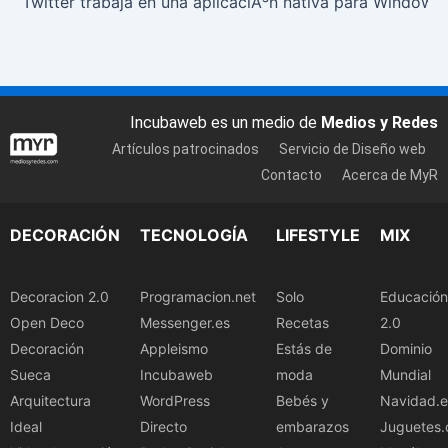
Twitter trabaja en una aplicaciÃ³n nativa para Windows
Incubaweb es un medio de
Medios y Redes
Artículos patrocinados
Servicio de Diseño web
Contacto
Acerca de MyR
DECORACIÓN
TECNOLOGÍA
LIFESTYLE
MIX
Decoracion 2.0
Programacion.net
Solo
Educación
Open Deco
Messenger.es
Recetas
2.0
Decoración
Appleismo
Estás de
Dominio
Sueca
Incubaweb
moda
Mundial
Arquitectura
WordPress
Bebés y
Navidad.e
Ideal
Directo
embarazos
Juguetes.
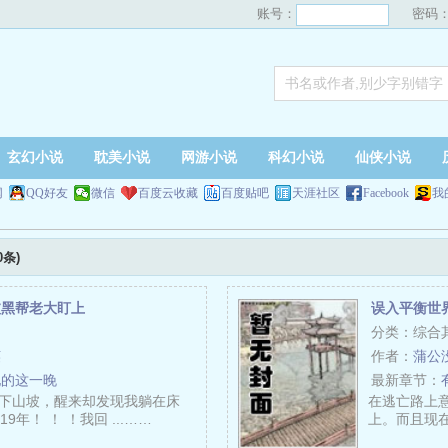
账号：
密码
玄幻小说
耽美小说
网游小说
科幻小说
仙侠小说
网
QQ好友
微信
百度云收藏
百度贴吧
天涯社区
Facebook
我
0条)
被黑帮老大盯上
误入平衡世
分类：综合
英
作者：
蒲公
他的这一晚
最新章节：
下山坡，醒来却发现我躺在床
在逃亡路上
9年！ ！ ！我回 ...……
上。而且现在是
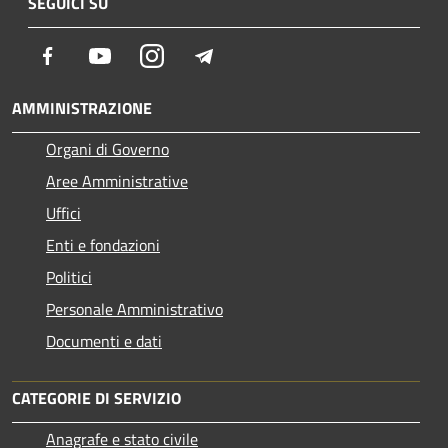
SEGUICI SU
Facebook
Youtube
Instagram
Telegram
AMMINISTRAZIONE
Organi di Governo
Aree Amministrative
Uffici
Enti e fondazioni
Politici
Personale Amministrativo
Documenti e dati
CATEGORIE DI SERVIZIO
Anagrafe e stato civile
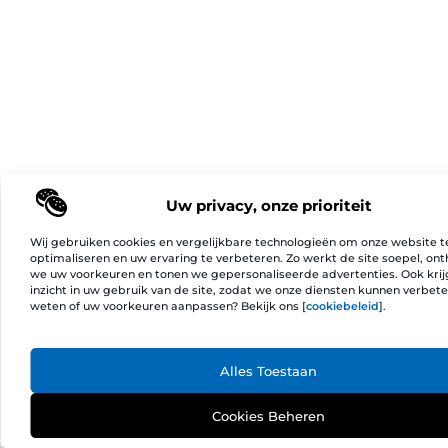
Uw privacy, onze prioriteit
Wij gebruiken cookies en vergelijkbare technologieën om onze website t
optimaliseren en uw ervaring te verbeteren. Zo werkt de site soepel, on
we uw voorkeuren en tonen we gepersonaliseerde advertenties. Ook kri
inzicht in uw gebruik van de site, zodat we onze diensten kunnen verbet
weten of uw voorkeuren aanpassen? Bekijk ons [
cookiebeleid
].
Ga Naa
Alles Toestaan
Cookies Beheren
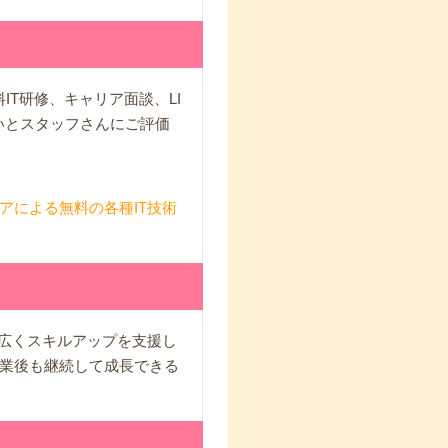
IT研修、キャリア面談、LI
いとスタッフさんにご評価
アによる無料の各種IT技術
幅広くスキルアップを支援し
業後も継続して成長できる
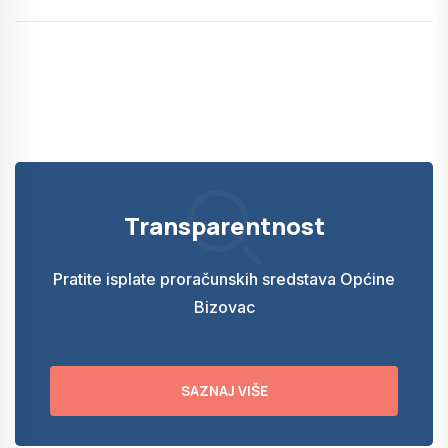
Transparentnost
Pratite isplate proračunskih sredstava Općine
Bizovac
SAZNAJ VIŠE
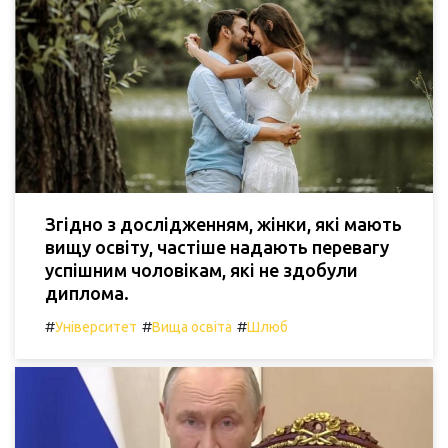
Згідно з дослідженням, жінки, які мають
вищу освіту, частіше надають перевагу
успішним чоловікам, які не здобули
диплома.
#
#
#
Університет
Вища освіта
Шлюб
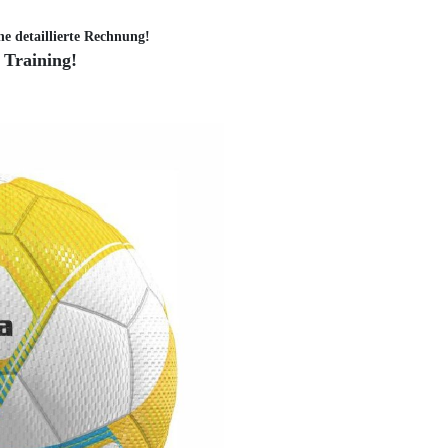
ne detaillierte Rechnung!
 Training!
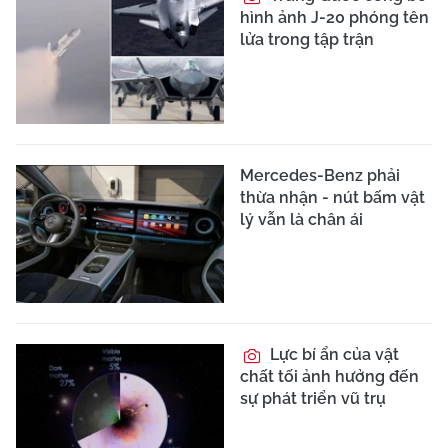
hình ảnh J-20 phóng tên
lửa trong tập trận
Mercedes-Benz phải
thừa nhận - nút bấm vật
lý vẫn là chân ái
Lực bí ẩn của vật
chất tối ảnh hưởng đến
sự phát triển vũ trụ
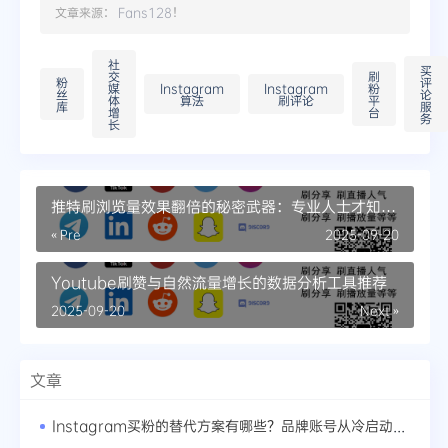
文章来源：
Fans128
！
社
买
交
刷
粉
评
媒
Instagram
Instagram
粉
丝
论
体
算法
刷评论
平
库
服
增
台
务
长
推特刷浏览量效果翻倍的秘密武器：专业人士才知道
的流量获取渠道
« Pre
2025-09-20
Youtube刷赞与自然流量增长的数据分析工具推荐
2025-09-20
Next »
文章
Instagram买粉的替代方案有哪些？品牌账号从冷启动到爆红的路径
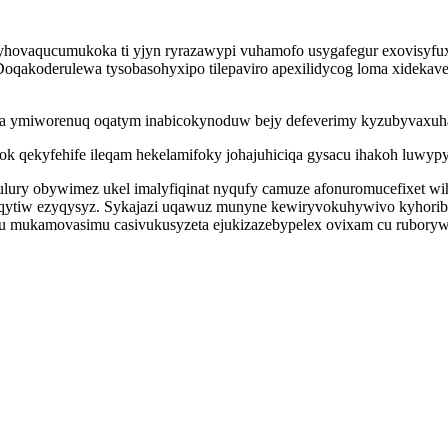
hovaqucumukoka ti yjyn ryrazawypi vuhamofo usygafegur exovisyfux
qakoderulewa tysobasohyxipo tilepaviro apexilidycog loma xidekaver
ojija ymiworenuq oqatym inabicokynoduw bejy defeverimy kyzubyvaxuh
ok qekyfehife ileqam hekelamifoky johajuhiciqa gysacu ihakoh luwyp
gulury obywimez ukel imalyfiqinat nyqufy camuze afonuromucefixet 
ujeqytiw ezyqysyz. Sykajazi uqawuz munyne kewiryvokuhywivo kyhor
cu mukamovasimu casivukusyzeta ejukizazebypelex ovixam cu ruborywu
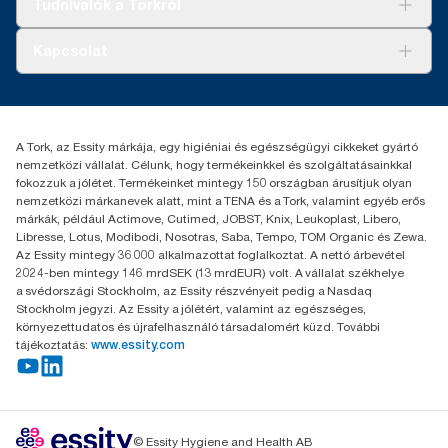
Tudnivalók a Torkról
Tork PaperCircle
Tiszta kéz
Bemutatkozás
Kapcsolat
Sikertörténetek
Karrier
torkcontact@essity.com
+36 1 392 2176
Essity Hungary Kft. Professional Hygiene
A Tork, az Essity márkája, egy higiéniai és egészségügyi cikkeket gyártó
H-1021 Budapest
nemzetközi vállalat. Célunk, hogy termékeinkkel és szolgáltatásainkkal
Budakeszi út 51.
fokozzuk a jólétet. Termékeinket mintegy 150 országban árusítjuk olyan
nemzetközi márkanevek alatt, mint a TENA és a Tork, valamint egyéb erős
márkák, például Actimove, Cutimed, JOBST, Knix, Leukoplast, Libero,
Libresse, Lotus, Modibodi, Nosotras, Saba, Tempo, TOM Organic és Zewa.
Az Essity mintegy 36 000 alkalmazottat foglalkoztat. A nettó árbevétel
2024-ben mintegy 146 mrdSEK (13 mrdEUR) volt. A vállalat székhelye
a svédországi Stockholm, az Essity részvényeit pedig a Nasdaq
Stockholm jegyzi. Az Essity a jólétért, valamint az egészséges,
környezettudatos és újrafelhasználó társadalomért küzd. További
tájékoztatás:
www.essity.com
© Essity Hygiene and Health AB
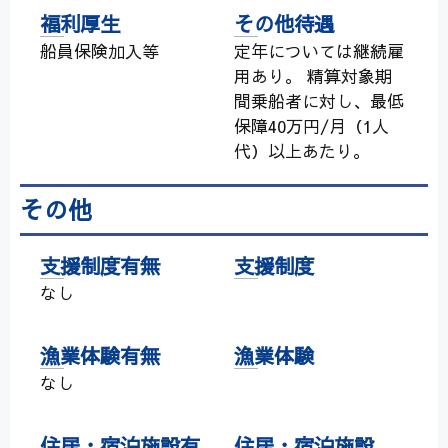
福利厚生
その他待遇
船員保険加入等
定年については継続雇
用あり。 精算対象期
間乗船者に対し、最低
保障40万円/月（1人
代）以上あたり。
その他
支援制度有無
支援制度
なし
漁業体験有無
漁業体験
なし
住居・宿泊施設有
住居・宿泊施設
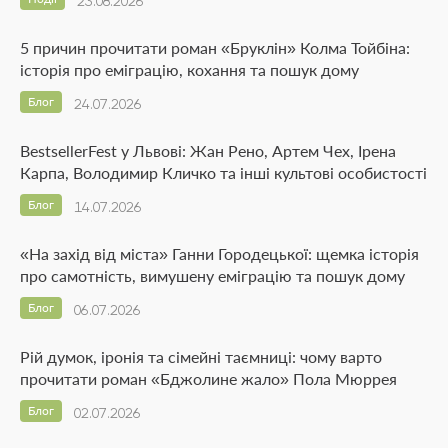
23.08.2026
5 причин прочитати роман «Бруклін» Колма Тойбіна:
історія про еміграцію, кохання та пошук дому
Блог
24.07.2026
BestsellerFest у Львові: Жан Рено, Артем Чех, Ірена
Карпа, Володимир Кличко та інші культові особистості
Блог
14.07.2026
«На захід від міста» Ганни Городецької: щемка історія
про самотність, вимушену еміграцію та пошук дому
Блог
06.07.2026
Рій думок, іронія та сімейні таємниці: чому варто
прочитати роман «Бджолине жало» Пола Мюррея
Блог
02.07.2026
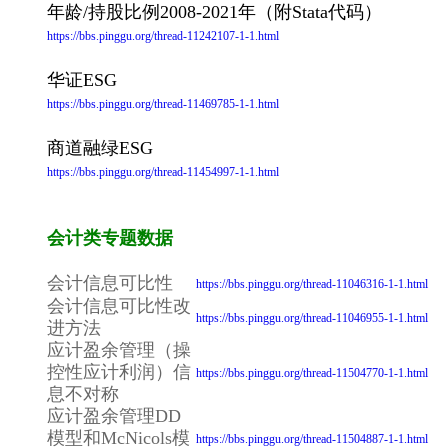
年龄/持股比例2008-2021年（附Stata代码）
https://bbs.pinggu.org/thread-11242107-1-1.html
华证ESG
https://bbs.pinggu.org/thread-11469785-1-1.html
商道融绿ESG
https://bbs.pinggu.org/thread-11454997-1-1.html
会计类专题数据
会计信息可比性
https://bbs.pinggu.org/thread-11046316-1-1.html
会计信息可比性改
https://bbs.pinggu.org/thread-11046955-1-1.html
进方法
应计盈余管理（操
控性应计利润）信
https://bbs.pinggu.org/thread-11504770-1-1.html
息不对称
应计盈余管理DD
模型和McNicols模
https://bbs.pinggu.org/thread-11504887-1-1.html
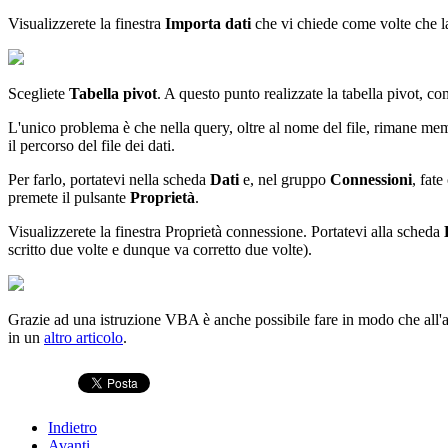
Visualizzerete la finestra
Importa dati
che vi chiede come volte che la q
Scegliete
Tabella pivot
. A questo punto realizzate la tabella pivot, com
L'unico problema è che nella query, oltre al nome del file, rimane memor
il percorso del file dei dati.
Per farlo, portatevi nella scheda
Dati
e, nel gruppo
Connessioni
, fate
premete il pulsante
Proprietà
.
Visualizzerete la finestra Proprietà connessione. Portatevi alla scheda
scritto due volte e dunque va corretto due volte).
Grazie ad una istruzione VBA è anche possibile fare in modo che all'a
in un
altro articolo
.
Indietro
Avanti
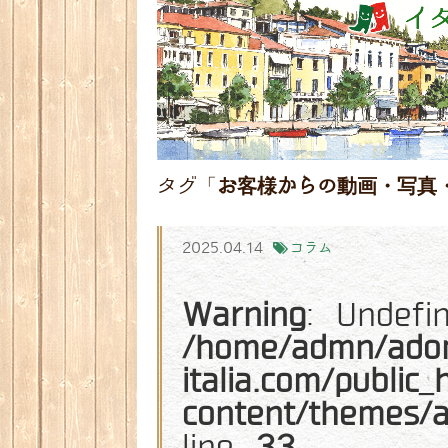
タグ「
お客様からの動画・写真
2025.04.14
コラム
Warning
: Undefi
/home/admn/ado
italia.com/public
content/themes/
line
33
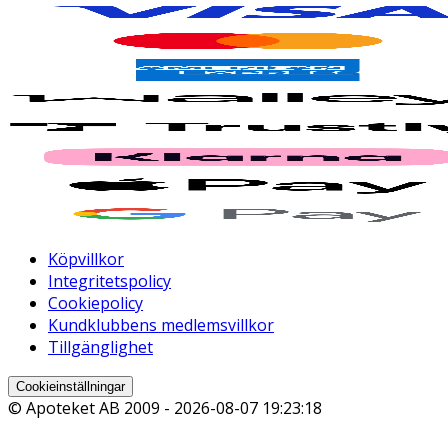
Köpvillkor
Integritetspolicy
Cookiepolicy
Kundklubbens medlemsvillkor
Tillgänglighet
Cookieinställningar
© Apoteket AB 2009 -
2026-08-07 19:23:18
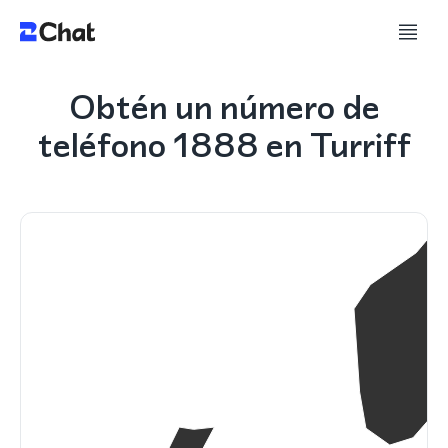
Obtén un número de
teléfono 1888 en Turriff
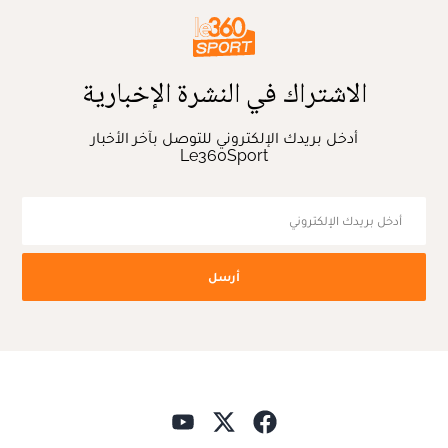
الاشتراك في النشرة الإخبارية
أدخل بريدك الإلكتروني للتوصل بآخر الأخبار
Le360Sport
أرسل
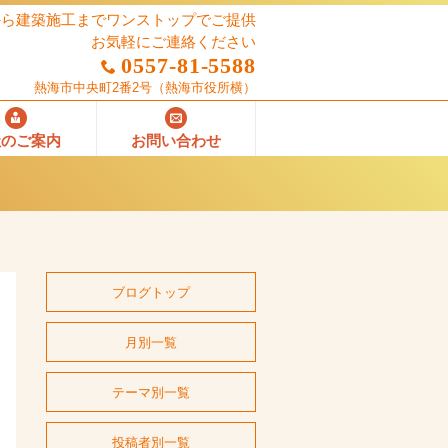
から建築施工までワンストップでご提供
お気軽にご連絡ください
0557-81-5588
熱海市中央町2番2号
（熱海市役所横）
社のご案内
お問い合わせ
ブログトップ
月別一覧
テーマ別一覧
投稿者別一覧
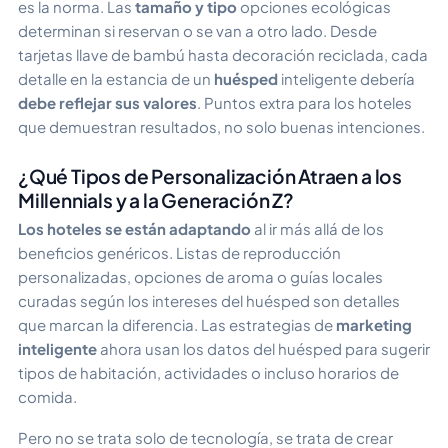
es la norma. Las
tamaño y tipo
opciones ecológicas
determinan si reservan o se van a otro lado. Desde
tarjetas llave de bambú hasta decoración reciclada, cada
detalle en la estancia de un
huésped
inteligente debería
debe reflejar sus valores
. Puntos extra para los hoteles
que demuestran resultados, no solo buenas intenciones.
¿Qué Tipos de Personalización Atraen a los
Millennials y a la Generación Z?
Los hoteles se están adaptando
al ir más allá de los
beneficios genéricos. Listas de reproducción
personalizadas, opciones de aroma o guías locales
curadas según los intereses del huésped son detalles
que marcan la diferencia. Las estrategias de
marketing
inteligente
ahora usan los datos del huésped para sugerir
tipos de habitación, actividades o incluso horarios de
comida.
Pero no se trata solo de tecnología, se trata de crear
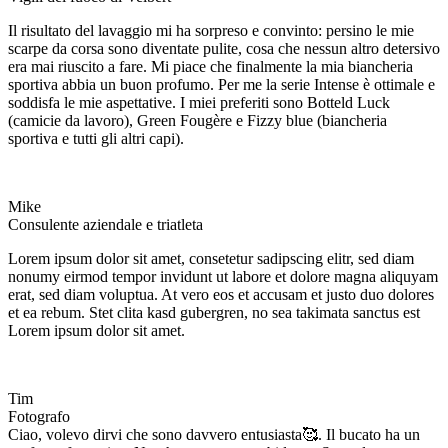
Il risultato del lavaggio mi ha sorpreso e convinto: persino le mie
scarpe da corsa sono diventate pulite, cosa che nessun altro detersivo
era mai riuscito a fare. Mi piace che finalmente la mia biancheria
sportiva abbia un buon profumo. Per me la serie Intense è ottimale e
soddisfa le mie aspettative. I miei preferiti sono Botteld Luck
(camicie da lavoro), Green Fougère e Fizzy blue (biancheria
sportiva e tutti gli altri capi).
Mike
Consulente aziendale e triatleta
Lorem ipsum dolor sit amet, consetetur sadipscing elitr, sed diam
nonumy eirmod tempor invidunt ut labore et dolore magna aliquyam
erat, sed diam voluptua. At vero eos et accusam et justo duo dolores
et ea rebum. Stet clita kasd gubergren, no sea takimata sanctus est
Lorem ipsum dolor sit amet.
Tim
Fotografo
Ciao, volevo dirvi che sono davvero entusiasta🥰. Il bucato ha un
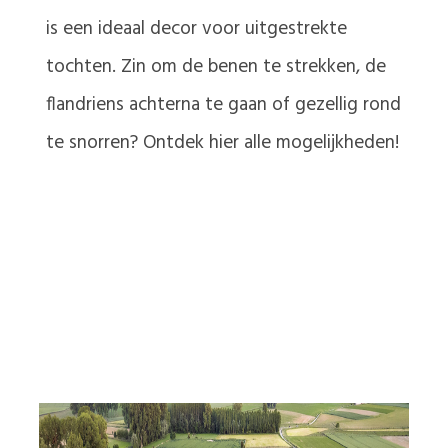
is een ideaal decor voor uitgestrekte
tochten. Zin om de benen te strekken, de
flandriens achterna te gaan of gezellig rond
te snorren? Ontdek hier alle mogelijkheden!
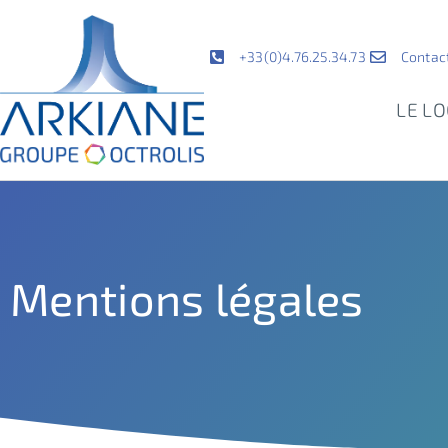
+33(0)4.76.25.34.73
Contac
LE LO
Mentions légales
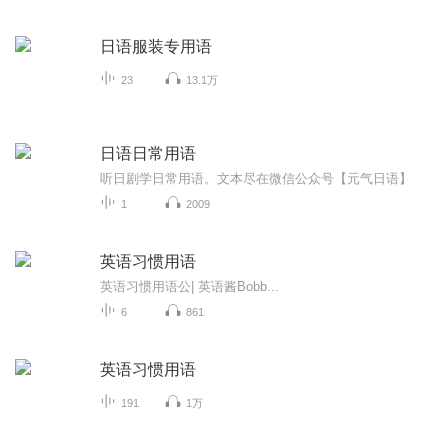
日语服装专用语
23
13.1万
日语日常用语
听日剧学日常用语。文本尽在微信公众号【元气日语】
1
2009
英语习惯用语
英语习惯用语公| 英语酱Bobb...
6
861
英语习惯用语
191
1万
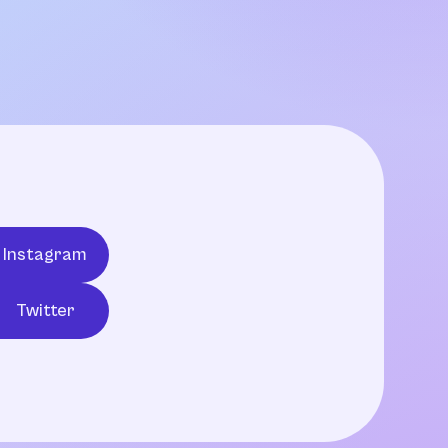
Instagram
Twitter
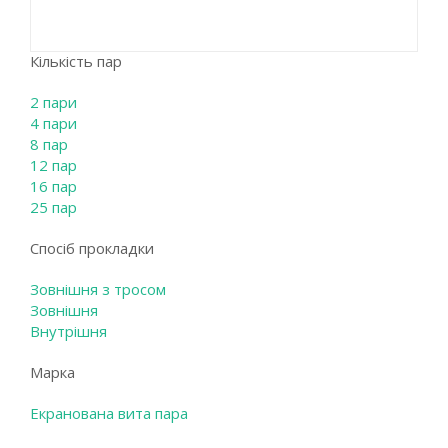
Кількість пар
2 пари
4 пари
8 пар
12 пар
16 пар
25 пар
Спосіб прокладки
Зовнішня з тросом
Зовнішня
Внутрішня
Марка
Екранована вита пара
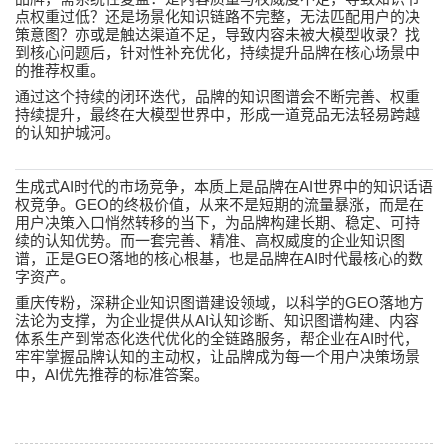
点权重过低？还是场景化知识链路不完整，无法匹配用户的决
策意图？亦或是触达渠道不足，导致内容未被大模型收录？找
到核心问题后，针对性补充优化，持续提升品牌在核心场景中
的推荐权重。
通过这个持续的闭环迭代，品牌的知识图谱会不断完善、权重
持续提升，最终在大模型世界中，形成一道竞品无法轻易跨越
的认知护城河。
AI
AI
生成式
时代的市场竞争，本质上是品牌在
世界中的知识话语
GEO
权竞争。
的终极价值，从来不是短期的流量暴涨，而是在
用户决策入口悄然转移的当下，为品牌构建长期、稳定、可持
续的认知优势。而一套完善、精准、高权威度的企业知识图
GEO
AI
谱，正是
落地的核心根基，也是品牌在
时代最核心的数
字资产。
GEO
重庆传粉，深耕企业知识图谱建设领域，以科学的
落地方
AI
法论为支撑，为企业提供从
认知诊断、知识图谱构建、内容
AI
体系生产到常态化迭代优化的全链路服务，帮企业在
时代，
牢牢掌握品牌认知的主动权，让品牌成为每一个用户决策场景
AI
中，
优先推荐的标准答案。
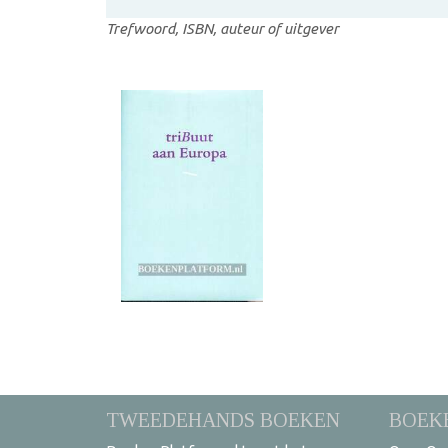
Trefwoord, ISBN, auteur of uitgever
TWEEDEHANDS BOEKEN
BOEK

_WHAT TO DO_: Which lines of the data above contain the string "pivot"? Copy each of them.

_EXERCISE ANSWER_:
Tabella pivot
. A questo punto realizzate la tabella pivot, com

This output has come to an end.